Click here to go directly to the project GitHub repository.
Screenshots of UI
The following screenshots highlight key parts of the user interface, showcasing both the public and administrator views.
Public View
The public-facing interface is designed to help users search for documents, explore topics, and engage with the AI-assistant.
AI-Assistant
Document Search
Analytics
The Analytics Function allows users to explore trends across DFO’s document library by visualizing document counts over time, which helps identify emerging topics and shifting priorities.
Administrator View
The administrator interface provides tools to monitor user engagement, review feedback, and adjust how the assistant responds to different types of users, such as providing detailed, more technical answers for researchers and easier to digest summaries for the general public.
Architecture Diagram
This diagram shows the Document Smart Search architecture. The solution ingests documents through Amazon S3 and AWS Glue, combines structured data Amazon RDS with vector embeddings Amazon Bedrock and Amazon OpenSearch for hybrid search, and delivers AI responses through AWS Lambda-orchestrated RAG workflows with built-in AWS security.

https://github.com/UBC-CIC/DFO-Smart-Search/blob/main/docs/architectureDeepDive.md
Technical Details
The UBC CIC implemented a serverless architecture on AWS to handle unpredictable query volumes while keeping operational overhead minimal. Amazon Bedrock provides the foundation model capabilities, while Amazon OpenSearch enables hybrid search combining keyword matching with semantic similarity.
User authentication is managed by AWS Cognito, which controls sign-up, sign-in, and role-based access. To kick-start the data ingestion process administrators can upload documents to Amazon S3 and trigger an AWS Glue pipeline that scrapes, cleans, and organizes HTML content by topic and mandate.
Structured metadata is stored in Amazon RDS, while text embeddings are generated using Amazon Bedrock and indexed in Amazon OpenSearch.

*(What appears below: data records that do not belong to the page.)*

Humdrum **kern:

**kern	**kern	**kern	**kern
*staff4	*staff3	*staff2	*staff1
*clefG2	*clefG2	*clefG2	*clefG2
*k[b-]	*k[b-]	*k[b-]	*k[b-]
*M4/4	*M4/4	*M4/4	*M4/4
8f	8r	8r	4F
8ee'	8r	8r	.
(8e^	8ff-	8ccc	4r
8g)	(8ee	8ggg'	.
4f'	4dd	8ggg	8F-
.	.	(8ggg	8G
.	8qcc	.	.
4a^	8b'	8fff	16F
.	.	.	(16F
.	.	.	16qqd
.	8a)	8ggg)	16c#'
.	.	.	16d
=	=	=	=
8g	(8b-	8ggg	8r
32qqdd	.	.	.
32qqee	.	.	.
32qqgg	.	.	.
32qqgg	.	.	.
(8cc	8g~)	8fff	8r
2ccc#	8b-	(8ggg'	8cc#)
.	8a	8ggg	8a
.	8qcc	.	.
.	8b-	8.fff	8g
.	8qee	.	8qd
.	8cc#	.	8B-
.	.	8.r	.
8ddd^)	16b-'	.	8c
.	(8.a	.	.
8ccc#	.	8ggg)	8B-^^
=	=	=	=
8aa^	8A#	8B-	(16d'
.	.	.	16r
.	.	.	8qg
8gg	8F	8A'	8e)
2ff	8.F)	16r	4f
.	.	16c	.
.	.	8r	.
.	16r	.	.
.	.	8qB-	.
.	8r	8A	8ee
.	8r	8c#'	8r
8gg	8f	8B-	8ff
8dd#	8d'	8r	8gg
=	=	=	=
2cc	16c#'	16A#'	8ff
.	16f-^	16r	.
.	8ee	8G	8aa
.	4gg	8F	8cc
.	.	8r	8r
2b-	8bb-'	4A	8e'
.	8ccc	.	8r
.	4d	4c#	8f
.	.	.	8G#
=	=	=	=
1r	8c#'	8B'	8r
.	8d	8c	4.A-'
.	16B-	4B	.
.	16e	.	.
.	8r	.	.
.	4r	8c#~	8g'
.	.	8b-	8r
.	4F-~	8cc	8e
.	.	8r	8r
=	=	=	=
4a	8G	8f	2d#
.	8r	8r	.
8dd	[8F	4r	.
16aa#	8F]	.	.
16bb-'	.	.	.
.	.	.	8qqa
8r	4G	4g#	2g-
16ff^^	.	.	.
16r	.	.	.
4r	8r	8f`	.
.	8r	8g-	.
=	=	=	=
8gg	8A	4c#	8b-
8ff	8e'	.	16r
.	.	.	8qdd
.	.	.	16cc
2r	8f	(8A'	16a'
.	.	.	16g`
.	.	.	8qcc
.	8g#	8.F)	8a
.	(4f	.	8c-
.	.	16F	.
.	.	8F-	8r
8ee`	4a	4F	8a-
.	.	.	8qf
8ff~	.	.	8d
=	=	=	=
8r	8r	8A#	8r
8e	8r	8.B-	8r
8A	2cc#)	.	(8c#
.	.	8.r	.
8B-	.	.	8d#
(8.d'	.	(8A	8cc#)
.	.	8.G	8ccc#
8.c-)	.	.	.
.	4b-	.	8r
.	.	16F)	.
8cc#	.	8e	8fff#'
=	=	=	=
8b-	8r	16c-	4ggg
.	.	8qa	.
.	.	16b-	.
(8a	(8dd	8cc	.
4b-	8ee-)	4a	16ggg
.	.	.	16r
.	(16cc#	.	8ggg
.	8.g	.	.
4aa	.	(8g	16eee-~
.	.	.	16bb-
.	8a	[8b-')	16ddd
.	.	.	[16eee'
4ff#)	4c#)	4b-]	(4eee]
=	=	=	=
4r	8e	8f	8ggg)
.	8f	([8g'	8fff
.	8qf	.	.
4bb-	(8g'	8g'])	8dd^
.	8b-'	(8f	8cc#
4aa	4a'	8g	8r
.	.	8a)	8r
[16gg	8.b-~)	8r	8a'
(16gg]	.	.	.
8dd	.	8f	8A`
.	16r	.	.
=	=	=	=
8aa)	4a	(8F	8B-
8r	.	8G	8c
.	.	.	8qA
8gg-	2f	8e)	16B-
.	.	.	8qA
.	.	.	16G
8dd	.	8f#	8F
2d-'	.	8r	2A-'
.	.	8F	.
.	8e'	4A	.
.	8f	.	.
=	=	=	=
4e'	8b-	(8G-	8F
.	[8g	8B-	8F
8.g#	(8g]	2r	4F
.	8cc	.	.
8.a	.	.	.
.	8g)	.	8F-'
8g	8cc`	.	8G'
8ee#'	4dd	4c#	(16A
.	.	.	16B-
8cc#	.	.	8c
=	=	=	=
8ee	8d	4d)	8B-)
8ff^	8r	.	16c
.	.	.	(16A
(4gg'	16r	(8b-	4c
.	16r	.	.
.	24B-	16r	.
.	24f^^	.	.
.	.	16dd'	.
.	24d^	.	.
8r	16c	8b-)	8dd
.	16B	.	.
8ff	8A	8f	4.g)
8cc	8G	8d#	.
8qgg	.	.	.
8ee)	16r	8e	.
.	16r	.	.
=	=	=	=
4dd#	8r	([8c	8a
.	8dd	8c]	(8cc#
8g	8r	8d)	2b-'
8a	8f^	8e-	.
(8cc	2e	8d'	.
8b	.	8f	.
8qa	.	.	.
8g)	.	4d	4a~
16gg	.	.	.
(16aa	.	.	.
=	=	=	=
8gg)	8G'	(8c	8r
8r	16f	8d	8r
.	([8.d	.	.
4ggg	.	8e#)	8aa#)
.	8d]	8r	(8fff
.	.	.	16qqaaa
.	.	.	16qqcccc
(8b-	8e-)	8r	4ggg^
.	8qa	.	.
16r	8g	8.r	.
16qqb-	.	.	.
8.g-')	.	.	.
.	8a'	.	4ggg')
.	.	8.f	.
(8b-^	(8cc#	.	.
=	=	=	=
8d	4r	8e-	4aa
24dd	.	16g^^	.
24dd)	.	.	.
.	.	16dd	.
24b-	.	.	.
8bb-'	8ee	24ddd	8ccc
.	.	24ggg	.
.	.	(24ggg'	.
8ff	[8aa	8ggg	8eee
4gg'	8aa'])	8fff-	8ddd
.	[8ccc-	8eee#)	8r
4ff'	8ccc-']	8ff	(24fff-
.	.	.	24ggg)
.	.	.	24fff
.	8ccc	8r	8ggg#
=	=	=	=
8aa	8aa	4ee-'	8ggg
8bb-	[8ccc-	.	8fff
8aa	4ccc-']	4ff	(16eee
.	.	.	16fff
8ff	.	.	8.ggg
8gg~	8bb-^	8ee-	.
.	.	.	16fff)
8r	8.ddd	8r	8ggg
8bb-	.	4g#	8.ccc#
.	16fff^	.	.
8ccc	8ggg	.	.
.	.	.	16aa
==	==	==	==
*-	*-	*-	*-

This enables powerful hybrid search, combining traditional keyword and semantic similarity.
The system is secured with AWS Shield for DDoS protection and AWS WAF for application-layer threats. All interactions flow through Amazon API Gateway, which routes requests to AWS Lambda functions. For admin tasks (like managing users or prompts), Lambda accesses DynamoDB for chat memory and RDS for structured data.
When a user asks a question, a Lambda function launches a Retrieval-Augmented Generation (RAG) process: pulling conversation history from DynamoDB, facts from RDS, and relevant documents from OpenSearch. It then sends this context to a Bedrock-hosted LLM, which generates a tailored, source-grounded response.
Link to solution on GitHub: https://github.com/UBC-CIC/DFO-Smart-Search
Video
Acknowledgements
Student team: Developers: Daniel Long, Tien Nguyen, Nikhil Sinclair, and Zayan Sheikh. Project Assistance by Amy Cao and Harleen Chahal.
About the University of British Columbia Cloud Innovation Centre (UBC CIC)
The UBC CIC is a public-private collaboration between UBC and Amazon Web Services (AWS). A CIC identifies digital transformation challenges, the problems or opportunities that matter to the community, and provides subject matter expertise and CIC leadership.
Using Amazon’s innovation methodology, dedicated UBC and AWS CIC staff work with students, staff and faculty, as well as community, government or not-for-profit organizations to define challenges, to engage with subject matter experts, to identify a solution, and to build a Proof of Concept (PoC). Through co-op and work-integrated learning, students also have an opportunity to learn new skills which they will later be able to apply in the workforce.